Path to the saved qat model

model_save_path = ‘vgg11_trained_fp32_nodropout.pth’
quantized_model = load_quantized_model(model_save_path)

def dequantize_modified_tensor(quantized_tensor, update_mode):
if not quantized_tensor.is_quantized:
raise ValueError(“The tensor is not quantized.”)

scales = quantized_tensor.q_per_channel_scales()
zero_points = quantized_tensor.q_per_channel_zero_points()
int_repr = quantized_tensor.int_repr()

scales = scales.view(-1, 1, 1, 1)  # Shape for broadcasting
zero_points = zero_points.view(-1, 1, 1, 1)  # Shape for broadcasting

float_tensor_orig = (int_repr - zero_points) * scales
if update_mode == "origin":
    float_tensor = (int_repr - zero_points) * scales
elif update_mode == "dequantize":
    float_tensor = quantized_tensor.dequantize()

return float_tensor

def replace_weights_with_dequantized(model, update_mode):
state_dict = model.state_dict()
model_fp32 = QATVGG11(feature_output_size=25088)
state_dict_fp32 = model_fp32.state_dict()
for name, param in state_dict.items():
if ‘weight’ in name and isinstance(param, torch.Tensor):
quantized_tensor = param
# Dequantize the tensor
float_tensor = dequantize_modified_tensor(quantized_tensor, update_mode)
# Replace the model’s weight with the dequantized tensor
state_dict_fp32[name].copy_(float_tensor)
model_fp32.load_state_dict(state_dict_fp32)
return model_fp32

new_model_origin = replace_weights_with_dequantized(quantized_model, ‘origin’)
new_model_origin_deq = replace_weights_with_dequantized(quantized_model, ‘dequantize’)

def evaluate_model(model, data_loader, device):
model.to(device)
model.eval()

state_dict = model.state_dict()
for name, param in state_dict.items():
correct = 0
total = 0
for data, target in test_loader:
    data, target = data.to(device), target.to(device)
    output = model(data)
    _, predicted = torch.max(output, 1)
    total += target.size(0)
    correct += (predicted == target).sum().item()
print(f'Accuracy of the model on the test set: {100 * correct / total:.2f}%')

original_fp_model = QATVGG11(feature_output_size=25088)
original_fp_model.qconfig = quantization.get_default_qat_qconfig(‘fbgemm’)
original_fp_model = quantization.prepare_qat(original_fp_model, inplace=False)
original_fp_model.load_state_dict(torch.load(model_save_path))

print(“Original model:”)
evaluate_model(quantized_model, test_loader, ‘cpu’)
print(“Original fp model:”)
evaluate_model(original_fp_model, test_loader, ‘cpu’)
print(“Original model after dequantization:”)
evaluate_model(new_model_origin, test_loader, ‘cpu’)
print(“Original model after pytorch dequantization:”)
evaluate_model(new_model_origin_deq, test_loader, ‘cpu’)

Accuray is expected to change with quantization, the accuracy degrades upon quantization.
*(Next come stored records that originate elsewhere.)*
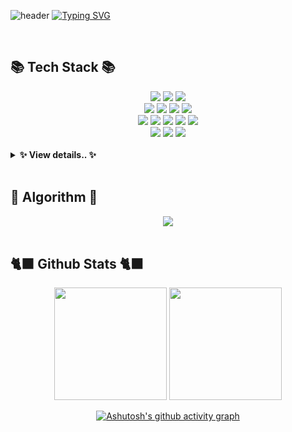 ![header](https://capsule-render.vercel.app/api?type=waving&color=39B5A9&text=&animation=twinkling&height=80)
[![Typing SVG](https://readme-typing-svg.demolab.com?font=Rubik+Bubbles&size=45&duration=3500&pause=3&color=70A5FD&center=true&random=false&width=1000&height=100&lines=Welcome+to+soyeon's+Github!%F0%9F%91%8B)](https://git.io/typing-svg)
<div align="left">

<br>

## 📚 Tech Stack 📚
<div align=center>
 <img src="https://img.shields.io/badge/java-%23ED8B00.svg?style=for-the-badge&logo=openjdk&logoColor=white"> 
 <img src="https://img.shields.io/badge/c-%2300599C.svg?style=for-the-badge&logo=c&logoColor=white">
  <img src="https://img.shields.io/badge/python-3670A0?style=for-the-badge&logo=python&logoColor=ffdd54">
  <br>
   <img src="https://img.shields.io/badge/mysql-4479A1?style=for-the-badge&logo=mysql&logoColor=white"> 
        <img src="https://img.shields.io/badge/MariaDB-003545?style=for-the-badge&logo=mariadb&logoColor=white">
        <img src="https://img.shields.io/badge/firebase-FFCA28?style=for-the-badge&logo=firebase&logoColor=white">
          <img src="https://img.shields.io/badge/redis-%23DD0031.svg?style=for-the-badge&logo=redis&logoColor=white">
        <br>
         <img src="https://img.shields.io/badge/Spring Boot-6DB33F?style=for-the-badge&logo=spring boot&logoColor=white">
        <img src="https://img.shields.io/badge/vuejs-%2335495e.svg?style=for-the-badge&logo=vuedotjs&logoColor=%234FC08D">
        <img src="https://img.shields.io/badge/react-%2320232a.svg?style=for-the-badge&logo=react&logoColor=%2361DAFB">
           <img src="https://img.shields.io/badge/Android%20Studio-3DDC84.svg?style=for-the-badge&logo=android-studio&logoColor=white">
             <img src="https://img.shields.io/badge/unity-%23000000.svg?style=for-the-badge&logo=unity&logoColor=white">
        <br>
        <img src="https://img.shields.io/badge/docker-%230db7ed.svg?style=for-the-badge&logo=docker&logoColor=white">
        <img src="https://img.shields.io/badge/jenkins-%232C5263.svg?style=for-the-badge&logo=jenkins&logoColor=white">
        <img src="https://img.shields.io/badge/Amazon AWS-232F3E?style=for-the-badge&logo=amazon aws&logoColor=white">
     </div>
   <br>
<details>
<summary><strong>✨ View details.. ✨</strong></summary>
<div markdown="1">
    <!-- Language -->
    <h3><strong>Language</strong></h3>
    <div>
        <img src="https://img.shields.io/badge/java-%23ED8B00.svg?style=for-the-badge&logo=openjdk&logoColor=white"> 
        <img src="https://img.shields.io/badge/c-%2300599C.svg?style=for-the-badge&logo=c&logoColor=white">
        <img src="https://img.shields.io/badge/c%23-%23239120.svg?style=for-the-badge&logo=c-sharp&logoColor=white">
        <img src="https://img.shields.io/badge/python-3670A0?style=for-the-badge&logo=python&logoColor=ffdd54">
        <br>
        <img src="https://img.shields.io/badge/javascript-%23323330.svg?style=for-the-badge&logo=javascript&logoColor=%23F7DF1E"> 
        <img src="https://img.shields.io/badge/html5-%23E34F26.svg?style=for-the-badge&logo=html5&logoColor=white"> 
        <img src="https://img.shields.io/badge/css3-%231572B6.svg?style=for-the-badge&logo=css3&logoColor=white">
        <img src="https://img.shields.io/badge/dart-%230175C2.svg?style=for-the-badge&logo=dart&logoColor=white">
    </div>
    <br>
        <!-- Database -->
    <h3><strong>Database</strong></h3>
    <div> 
        <img src="https://img.shields.io/badge/mysql-4479A1?style=for-the-badge&logo=mysql&logoColor=white"> 
        <img src="https://img.shields.io/badge/MariaDB-003545?style=for-the-badge&logo=mariadb&logoColor=white">
        <img src="https://img.shields.io/badge/firebase-FFCA28?style=for-the-badge&logo=firebase&logoColor=white">
        <img src="https://img.shields.io/badge/redis-%23DD0031.svg?style=for-the-badge&logo=redis&logoColor=white">
        <img src="https://img.shields.io/badge/MongoDB-%234ea94b.svg?style=for-the-badge&logo=mongodb&logoColor=white">
    </div>
    <br>
           <!-- Frameworks & Libraries -->
    <h3><strong>Frameworks & Libraries</strong></h3>
    <div>
        <img src="https://img.shields.io/badge/Spring Boot-6DB33F?style=for-the-badge&logo=spring boot&logoColor=white">
        <img src="https://img.shields.io/badge/vuejs-%2335495e.svg?style=for-the-badge&logo=vuedotjs&logoColor=%234FC08D">
        <img src="https://img.shields.io/badge/react-%2320232a.svg?style=for-the-badge&logo=react&logoColor=%2361DAFB">
        <img src="https://img.shields.io/badge/Flutter-%2302569B.svg?style=for-the-badge&logo=Flutter&logoColor=white">
    </div>
    <br>
    <!-- Server -->
    <h3><strong>Server</strong></h3>
    <div>
        <img src="https://img.shields.io/badge/linux-FCC624?style=for-the-badge&logo=linux&logoColor=black">
        <img src="https://img.shields.io/badge/docker-%230db7ed.svg?style=for-the-badge&logo=docker&logoColor=white">
        <img src="https://img.shields.io/badge/nginx-%23009639.svg?style=for-the-badge&logo=nginx&logoColor=white">
        <img src="https://img.shields.io/badge/jenkins-%232C5263.svg?style=for-the-badge&logo=jenkins&logoColor=white">
        <img src="https://img.shields.io/badge/Amazon AWS-232F3E?style=for-the-badge&logo=amazon aws&logoColor=white">
        <img src="https://img.shields.io/badge/apache tomcat-F8DC75?style=for-the-badge&logo=apachetomcat&logoColor=black">
    </div>
    <br>
    <!-- Tools -->
    <h3><strong>Tools</strong></h3>
    <div>
        <img src="https://img.shields.io/badge/IntelliJIDEA-000000.svg?style=for-the-badge&logo=intellij-idea&logoColor=white">
        <img src="https://img.shields.io/badge/Eclipse-FE7A16.svg?style=for-the-badge&logo=Eclipse&logoColor=white">
        <img src="https://img.shields.io/badge/Visual%20Studio%20Code-0078d7.svg?style=for-the-badge&logo=visual-studio-code&logoColor=white">
        <img src="https://img.shields.io/badge/Visual%20Studio-5C2D91.svg?style=for-the-badge&logo=visual-studio&logoColor=white">
        <img src="https://img.shields.io/badge/Android%20Studio-3DDC84.svg?style=for-the-badge&logo=android-studio&logoColor=white">
        <img src="https://img.shields.io/badge/Xcode-007ACC?style=for-the-badge&logo=Xcode&logoColor=white">
        <img src="https://img.shields.io/badge/unity-%23000000.svg?style=for-the-badge&logo=unity&logoColor=white">
        <img src="https://img.shields.io/badge/pycharm-143?style=for-the-badge&logo=pycharm&logoColor=black&color=black&labelColor=green">
        <img src="https://img.shields.io/badge/jupyter-%23FA0F00.svg?style=for-the-badge&logo=jupyter&logoColor=white">
    </div>
    <br>
        <!-- Team -->
    <h3><strong>Team</strong></h3>
    <div>
        <img src="https://img.shields.io/badge/git-%23F05033.svg?style=for-the-badge&logo=git&logoColor=white">
        <img src="https://img.shields.io/badge/github-%23121011.svg?style=for-the-badge&logo=github&logoColor=white">
        <img src="https://img.shields.io/badge/gitlab-%23181717.svg?style=for-the-badge&logo=gitlab&logoColor=white">
        <img src="https://img.shields.io/badge/jira-%230A0FFF.svg?style=for-the-badge&logo=jira&logoColor=white">
        <img src="https://img.shields.io/badge/figma-%23F24E1E.svg?style=for-the-badge&logo=figma&logoColor=white">
        <img src="https://img.shields.io/badge/mattermost-0058CC?style=for-the-badge&logo=mattermost&logoColor=white">
    </div>
</div>   
</details>

<br>

## 🤖 Algorithm 🤖
<div align=center>
 <img src="http://mazassumnida.wtf/api/v2/generate_badge?boj=soyeun37">
</div>
<br>

## 🐈‍⬛ Github Stats 🐈‍⬛
<div align=center>
    <p>
    <!-- <img height="180em"  src="https://github-readme-stats.vercel.app/api?username=soyeon37&show_icons=true&card_width=100&theme=tokyonight"> -->
<img height="180em" width="auto" src="https://streak-stats.demolab.com/?user=soyeon37&&theme=tokyonight">
    <img height="180em" width="auto" src="https://github-readme-stats.vercel.app/api/top-langs/?username=soyeon37&layout=compact&theme=tokyonight">
</p>
    </p>

[![Ashutosh's github activity graph](https://github-readme-activity-graph.vercel.app/graph?username=soyeon37&radius=5&theme=tokyo-night)](https://github.com/ashutosh00710/github-readme-activity-graph)
</div>



<br>
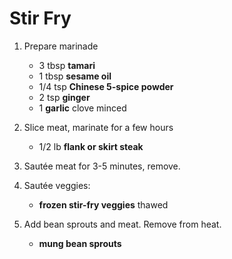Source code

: # Stir Fry

1. Prepare marinade

	- 3 tbsp **tamari**
	- 1 tbsp **sesame oil**
	- 1/4 tsp **Chinese 5-spice powder**
	- 2 tsp **ginger**
	- 1 **garlic** clove minced

2. Slice meat, marinate for a few hours

	- 1/2 lb **flank or skirt steak**

3. Sautée meat for 3-5 minutes, remove.

4. Sautée veggies:

	- **frozen stir-fry veggies**	thawed

5. Add bean sprouts and meat. Remove from heat.

	- **mung bean sprouts**
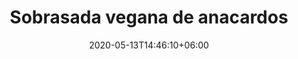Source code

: ---
title: "Sobrasada vegana de anacardos"
date: 2020-05-13T14:46:10+06:00
description: "Sobrasada vegana de anacardos"
type: "recipe"
image: "images/recipes/sobrasada-vegana.jpg"
cuisine: Española
suitableForDiet: VeganDiet
yield: 4 porciones
prepTime: 30
cookTime: 50
totalTime: 45
categories: tapa
tags:
  - "anacardos"
  - "pimentón"
ingredients:
- 
directions:
- 
tips:
---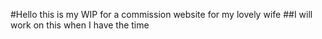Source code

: #Hello this is my WIP for a commission website for my lovely wife
##I will work on this when I have the time
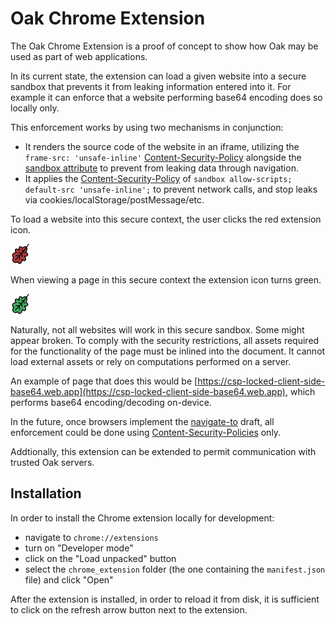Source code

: # Oak Chrome Extension

The Oak Chrome Extension is a proof of concept to show how Oak may be used as
part of web applications.

In its current state, the extension can load a given website into a secure
sandbox that prevents it from leaking information entered into it. For example
it can enforce that a website performing base64 encoding does so locally only.

This enforcement works by using two mechanisms in conjunction:

- It renders the source code of the website in an iframe, utilizing the
  `frame-src: 'unsafe-inline'`
  [Content-Security-Policy](https://developer.mozilla.org/en-US/docs/Web/HTTP/Headers/Content-Security-Policy)
  alongside the
  [sandbox attribute](https://developer.mozilla.org/en-US/docs/Web/HTML/Element/iframe#attr-sandbox)
  to prevent from leaking data through navigation.
- It applies the
  [Content-Security-Policy](https://developer.mozilla.org/en-US/docs/Web/HTTP/Headers/Content-Security-Policy)
  of `sandbox allow-scripts; default-src 'unsafe-inline';` to prevent network
  calls, and stop leaks via cookies/localStorage/postMessage/etc.

To load a website into this secure context, the user clicks the red extension
icon.

<img src="icon-red.png" alt="drawing" width="32" height="32"/>

When viewing a page in this secure context the extension icon turns green.

<img src="icon-green.png" alt="drawing" width="32" height="32"/>

Naturally, not all websites will work in this secure sandbox. Some might appear
broken. To comply with the security restrictions, all assets required for the
functionality of the page must be inlined into the document. It cannot load
external assets or rely on computations performed on a server.

An example of page that does this would be
[https://csp-locked-client-side-base64.web.app](https://csp-locked-client-side-base64.web.app),
which performs base64 encoding/decoding on-device.

In the future, once browsers implement the
[navigate-to](https://developer.mozilla.org/en-US/docs/Web/HTTP/Headers/Content-Security-Policy/navigate-to)
draft, all enforcement could be done using
[Content-Security-Policies](https://developer.mozilla.org/en-US/docs/Web/HTTP/Headers/Content-Security-Policy)
only.

Addtionally, this extension can be extended to permit communication with trusted
Oak servers.

## Installation

In order to install the Chrome extension locally for development:

- navigate to `chrome://extensions`
- turn on "Developer mode"
- click on the "Load unpacked" button
- select the `chrome_extension` folder (the one containing the `manifest.json`
  file) and click "Open"

After the extension is installed, in order to reload it from disk, it is
sufficient to click on the refresh arrow button next to the extension.
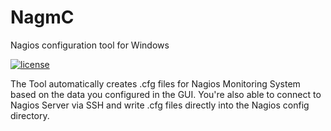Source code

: # NagmC
Nagios configuration tool for Windows

[![license](https://img.shields.io/github/license/mashape/apistatus.svg)](https://raw.githubusercontent.com/Override92/NagmC/master/LICENSE)

The Tool automatically creates .cfg files for Nagios Monitoring System based on the data you configured in the GUI.
You're also able to connect to Nagios Server via SSH and write .cfg files directly into the Nagios config directory.
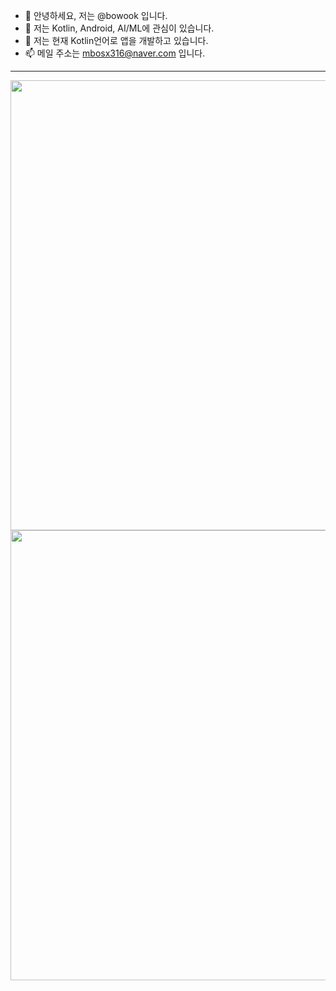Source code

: - 👋 안녕하세요, 저는 @bowook 입니다.
- 👀 저는 Kotlin, Android, AI/ML에 관심이 있습니다.
- 🌱 저는 현재 Kotlin언어로 앱을 개발하고 있습니다.
- 📫 메일 주소는 mbosx316@naver.com 입니다.
---
  <a href="https://stats.dooboo.io"><img src="https://stats.dooboo.io/api/github-stats-advanced?login=bowook" width="720" /></a>
  <a href="https://stats.dooboo.io"><img src="https://stats.dooboo.io/api/github-trophies?login=bowook" width="720" /></a>

<!---
bowook/bowook is a ✨ special ✨ repository because its `README.md` (this file) appears on your GitHub profile.
You can click the Preview link to take a look at your changes.
--->
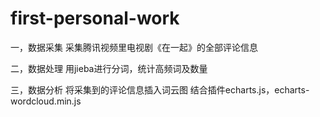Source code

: # first-personal-work
一，数据采集
采集腾讯视频里电视剧《在一起》的全部评论信息

二，数据处理
用jieba进行分词，统计高频词及数量

三，数据分析
将采集到的评论信息插入词云图
结合插件echarts.js，echarts-wordcloud.min.js
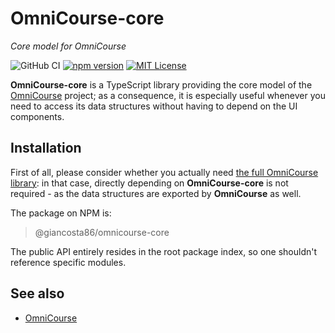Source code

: # OmniCourse-core

_Core model for OmniCourse_

![GitHub CI](https://github.com/giancosta86/OmniCourse-core/actions/workflows/publish-to-npm.yml/badge.svg)
[![npm version](https://badge.fury.io/js/@giancosta86%2Fomnicourse-core.svg)](https://badge.fury.io/js/@giancosta86%2Fomnicourse-core)
[![MIT License](https://img.shields.io/badge/license-MIT-blue.svg?style=flat)](/LICENSE)

**OmniCourse-core** is a TypeScript library providing the core model of the [OmniCourse](https://github.com/giancosta86/OmniCourse) project; as a consequence, it is especially useful whenever you need to access its data structures without having to depend on the UI components.

## Installation

First of all, please consider whether you actually need [the full OmniCourse library](https://github.com/giancosta86/OmniCourse): in that case, directly depending on **OmniCourse-core** is not required - as the data structures are exported by **OmniCourse** as well.

The package on NPM is:

> @giancosta86/omnicourse-core

The public API entirely resides in the root package index, so one shouldn't reference specific modules.

## See also

- [OmniCourse](https://github.com/giancosta86/OmniCourse)
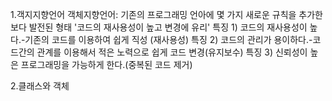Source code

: 1.객지지향언어
  객체지향언어: 기존의 프로그래밍 언아에 몇 가지 새로운 규칙을 추가한 보다 발전된 형태
   '코드의 재사용성이 높고 변경에 유리'
    특징 1) 코드의 재사용성이 높다.-기존의 코드를 이용하여 쉽게 직성 (재사용성)
    특징 2) 코드의 관리가 용이하다.-코드간의 관계를 이용해서 적은 노력으로 쉽게 코드 변경(유지보수)
    특징 3) 신뢰성이 높은 프로그래밍을 가능하게 한다.(중복된 코드 제거)

2.클래스와 객체
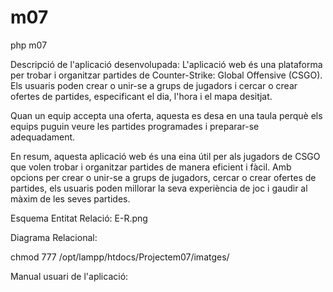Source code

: # m07
php m07

Descripció de l'aplicació desenvolupada: 
L'aplicació web és una plataforma per trobar i organitzar partides de Counter-Strike: Global Offensive (CSGO). Els usuaris poden crear o unir-se a grups de jugadors i cercar o crear ofertes de partides, especificant el dia, l'hora i el mapa desitjat.

Quan un equip accepta una oferta, aquesta es desa en una taula perquè els equips puguin veure les partides programades i preparar-se adequadament. 

En resum, aquesta aplicació web és una eina útil per als jugadors de CSGO que volen trobar i organitzar partides de manera eficient i fàcil. Amb opcions per crear o unir-se a grups de jugadors, cercar o crear ofertes de partides, els usuaris poden millorar la seva experiència de joc i gaudir al màxim de les seves partides.


Esquema Entitat Relació: E-R.png

Diagrama Relacional:

chmod 777 /opt/lampp/htdocs/Projectem07/imatges/

Manual usuari de l'aplicació:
This is quite common in model quantization.

so the model you get after QAT (before convert) is actually in fp32 but it has additional ops in order to mimic quantization, namely rounding and clamping i.e. fake quantize. Thats the difference between the QAT model and the dequantized model you’ve constructed. You can disable the fake quantize which would be the easier way to ‘dequantize’ the model.

https://pytorch.org/docs/main/generated/torch.ao.quantization.fake_quantize.disable_fake_quant.html#torch.ao.quantization.fake_quantize.disable_fake_quant

if possible, i would test the fp32 model without fake quant and see if that matches what you’re seeing with the dequantize stuff, it may be that something is not happening correctly in the dequant.